De façon générale, le manquement à cette obligation revêt le caractère d’une faute inexcusable lorsque l'employeur avait ou aurait dû avoir conscience du danger auquel était exposé le salarié et qu'il n'a pas pris les mesures nécessaires pour l'en préserver. A cet égard, il est indifférent que la faute inexcusable commise par l’employeur ait été ou non la cause déterminante de l’accident survenu au salarié. Il suffit qu’elle en soit une cause nécessaire pour que la responsabilité de l’employeur soit engagée, alors même que d’autres fautes auraient concouru au dommage. Les ayants droits de la victime doivent donc caractériser la conscience du danger de l’employeur et l’absence de mesures de protection.

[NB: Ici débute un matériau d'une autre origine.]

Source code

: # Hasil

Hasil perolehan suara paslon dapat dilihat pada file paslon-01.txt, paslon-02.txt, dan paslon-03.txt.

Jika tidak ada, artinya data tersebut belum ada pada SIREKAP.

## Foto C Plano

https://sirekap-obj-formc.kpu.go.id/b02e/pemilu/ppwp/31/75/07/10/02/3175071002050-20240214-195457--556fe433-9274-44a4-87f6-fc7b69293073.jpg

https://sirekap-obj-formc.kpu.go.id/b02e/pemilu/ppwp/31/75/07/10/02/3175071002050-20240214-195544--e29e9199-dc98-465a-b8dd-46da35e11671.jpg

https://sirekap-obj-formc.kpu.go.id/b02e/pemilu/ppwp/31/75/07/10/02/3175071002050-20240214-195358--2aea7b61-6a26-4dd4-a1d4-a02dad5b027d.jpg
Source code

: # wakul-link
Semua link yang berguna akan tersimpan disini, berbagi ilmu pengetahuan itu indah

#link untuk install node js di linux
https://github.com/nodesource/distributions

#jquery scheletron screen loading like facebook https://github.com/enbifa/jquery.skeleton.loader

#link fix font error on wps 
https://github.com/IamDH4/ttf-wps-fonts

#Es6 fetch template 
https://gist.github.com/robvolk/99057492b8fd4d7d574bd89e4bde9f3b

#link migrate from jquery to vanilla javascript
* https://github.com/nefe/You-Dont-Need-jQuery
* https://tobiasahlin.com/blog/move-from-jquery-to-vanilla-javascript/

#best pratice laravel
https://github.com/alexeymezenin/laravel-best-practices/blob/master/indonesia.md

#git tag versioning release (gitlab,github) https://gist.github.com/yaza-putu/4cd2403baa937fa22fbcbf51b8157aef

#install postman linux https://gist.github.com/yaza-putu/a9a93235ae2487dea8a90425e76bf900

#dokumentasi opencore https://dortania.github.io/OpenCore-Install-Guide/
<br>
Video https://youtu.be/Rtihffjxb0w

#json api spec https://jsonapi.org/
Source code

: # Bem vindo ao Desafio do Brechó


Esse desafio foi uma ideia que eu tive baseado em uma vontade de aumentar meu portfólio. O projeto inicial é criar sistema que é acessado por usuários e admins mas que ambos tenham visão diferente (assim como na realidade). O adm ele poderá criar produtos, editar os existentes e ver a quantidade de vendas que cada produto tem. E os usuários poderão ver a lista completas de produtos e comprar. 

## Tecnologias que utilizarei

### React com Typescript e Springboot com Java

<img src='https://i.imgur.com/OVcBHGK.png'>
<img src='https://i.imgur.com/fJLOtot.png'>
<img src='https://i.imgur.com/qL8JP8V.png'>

Dans cet arrêt, la Cour d’appel de Versailles a accordé au père de la victime la somme de 30.000 euros à titre de dommages et intérêts pour préjudice moral et pris en compte la souffrance personnelle du salarié avant son suicide en octroyant 5.000 euros pour chacun des ayants droit à titre d’indemnisation.
Après une vague de suicides de salariés du Technocentre de Guyancourt en février 2007, le Parquet de Versailles avait ouvert une enquête préliminaire, classée sans suite en janvier 2009.
La troisième espèce vient de donner lieu à un jugement du Conseil de Prud’hommes de Versailles du 30 mai 2012, dans lequel le Conseil de Prud’hommes de Versailles a alloué à Mme D. la somme de 5.000 euros sur le fondement du droit de mener une vie familiale normale reconnu par le Conseil constitutionnel et consacré par l’article 8 de la Convention européenne de sauvegarde des droits de l’Homme.
Dans ces deux espèces, il est frappant de constater que les juges retiennent l’absence de contrôle de la charge et des horaires de travail du salarié comme facteur ayant contribué à une dégradation continue des conditions de travail du salarié.
La problématique des risques psychosociaux doit donc être prise très au sérieux par l’employeur, compte tenu des conséquences très dissuasives que cela peut entraîner d’un point de vue sanctionnateur et indemnitaire.